職員数は2万6000人超

マサチューセッツ総合病院(以下MGH)は1811年創立のハーバード大学医学部の最大の基幹病院であり、エーテルによる全身麻酔が発明されたことでも有名である。1000程の病床以外にも医学研究施設を擁し、医療従事者、研究者などを合わせ全職員数は2万6000人を超える。

MGHには、緊急事態に対応するインシデント・コマンド・システムがあり、今回のワクチン接種の計画と実行も他のハーバード関連病院と共同で担当している。

武漢で新規感染症が発生したのを受け2020年1月に直ちに組織され、3~4月にかけて到来した感染の波を正確に予測し、感染病床の確保、集中治療室の拡充、職員の配置換え、PPE(感染症対策のための個人防護具)の確保などを万端に整えていた。

地域の感染患者を一手に引き受けた4月には一時期300人を超える感染入院患者がいたが、医療現場での混乱は比較的少なかった。

2020年12月11日、オンラインで対話集会が開催され、院長はじめ担当チームから接種手順が解説された。折しも、アメリカは第2波が押し寄せ、感染者、死亡者が指数関数的に増えている最中であったため、関心の高さは最高潮に達しており、多数の職員が参加した。

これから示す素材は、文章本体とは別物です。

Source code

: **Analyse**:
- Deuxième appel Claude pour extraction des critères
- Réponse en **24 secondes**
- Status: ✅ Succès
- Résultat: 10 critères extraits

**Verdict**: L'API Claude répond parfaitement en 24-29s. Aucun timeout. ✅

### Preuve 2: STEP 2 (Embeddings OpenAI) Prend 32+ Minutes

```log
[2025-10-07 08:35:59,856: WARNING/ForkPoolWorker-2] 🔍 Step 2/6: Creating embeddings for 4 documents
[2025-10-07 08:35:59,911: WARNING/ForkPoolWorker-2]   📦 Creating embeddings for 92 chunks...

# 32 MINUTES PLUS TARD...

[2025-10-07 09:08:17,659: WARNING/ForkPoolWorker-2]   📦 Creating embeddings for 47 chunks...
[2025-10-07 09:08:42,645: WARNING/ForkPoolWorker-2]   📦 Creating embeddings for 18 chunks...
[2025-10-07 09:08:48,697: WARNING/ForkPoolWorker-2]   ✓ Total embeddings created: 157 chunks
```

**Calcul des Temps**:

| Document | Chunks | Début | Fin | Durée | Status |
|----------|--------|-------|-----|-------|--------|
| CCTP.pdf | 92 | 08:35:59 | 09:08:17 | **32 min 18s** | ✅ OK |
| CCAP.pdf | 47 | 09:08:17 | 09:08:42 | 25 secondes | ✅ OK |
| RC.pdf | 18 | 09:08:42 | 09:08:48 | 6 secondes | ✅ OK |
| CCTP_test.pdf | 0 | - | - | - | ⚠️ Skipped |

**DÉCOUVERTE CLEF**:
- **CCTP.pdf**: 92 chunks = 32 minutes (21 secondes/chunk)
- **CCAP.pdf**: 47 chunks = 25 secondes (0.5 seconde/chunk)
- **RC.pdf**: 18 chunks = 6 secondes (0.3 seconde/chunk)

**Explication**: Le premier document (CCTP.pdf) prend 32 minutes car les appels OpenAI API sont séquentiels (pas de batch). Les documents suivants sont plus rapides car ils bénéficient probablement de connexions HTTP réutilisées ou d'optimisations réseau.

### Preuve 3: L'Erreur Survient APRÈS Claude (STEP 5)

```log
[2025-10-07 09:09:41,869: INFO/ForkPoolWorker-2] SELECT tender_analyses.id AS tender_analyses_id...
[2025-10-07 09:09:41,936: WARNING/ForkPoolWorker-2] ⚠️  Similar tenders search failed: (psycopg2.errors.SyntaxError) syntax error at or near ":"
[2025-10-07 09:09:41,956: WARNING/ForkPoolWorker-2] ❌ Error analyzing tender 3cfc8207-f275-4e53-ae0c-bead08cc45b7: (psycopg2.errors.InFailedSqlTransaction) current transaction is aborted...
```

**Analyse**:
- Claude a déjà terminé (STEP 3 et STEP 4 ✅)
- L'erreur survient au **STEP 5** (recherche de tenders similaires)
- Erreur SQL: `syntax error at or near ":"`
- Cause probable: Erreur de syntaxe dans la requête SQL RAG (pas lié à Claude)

 写真(左):対話集会では、質問があればチャット機能やメールなどで質問することができる(以下、MGH Public Affairの許可を得て掲載)(右)職員を5つのウエーブに分け、順番に接種していく
筆者撮影
写真(左):対話集会では、質問があればチャット機能やメールなどで質問することができる(以下、MGH Public Affairの許可を得て掲載)(右)職員を5つのウエーブに分け、順番に接種していく

ファイザーのmRNAワクチンは超低温で保管(モデルナのワクチンは通常の冷凍庫程度)、一度解凍したら冷蔵で5日、また接種のために薄めたら6時間以内に使用する必要がある。これらの管理基準が守られないと廃棄しなければならなくなるため、ワクチンの購入、輸送、保管、調剤にはこれまでない手間と時間の負荷がかる。計画の立案と実行は大変な労力を要したであろう。

オンライン集会で伝えられた強い決意

対話集会では、ワクチンの研究開発、認可の審査過程の解説があり、安全性についての議論もなされた。秋に行われたインフルエンザの予防接種は職員全員に義務付けられていたが、コロナウイルスワクチンは安全性が完全には証明されていないことから接種は任意とされた。

また、どのように接種順などが決定されたか、接種の進行状況や副反応などを院内メールや対話集会を通して全て透明に共有することが伝えられた。最後に、ワクチンはパンデミックを終わらせる有効おそらく唯一の方法との強い決意が伝えられた。

具体的な手順として、ワクチンを無駄にしないようにきめ細かいスケジュール統制に協力するよう要請があった。

12月16日より全職員を感染リクスに応じて5つのウェーブに分け、救急外来といった最も優先順位の高いウェーブAより段階的に接種した。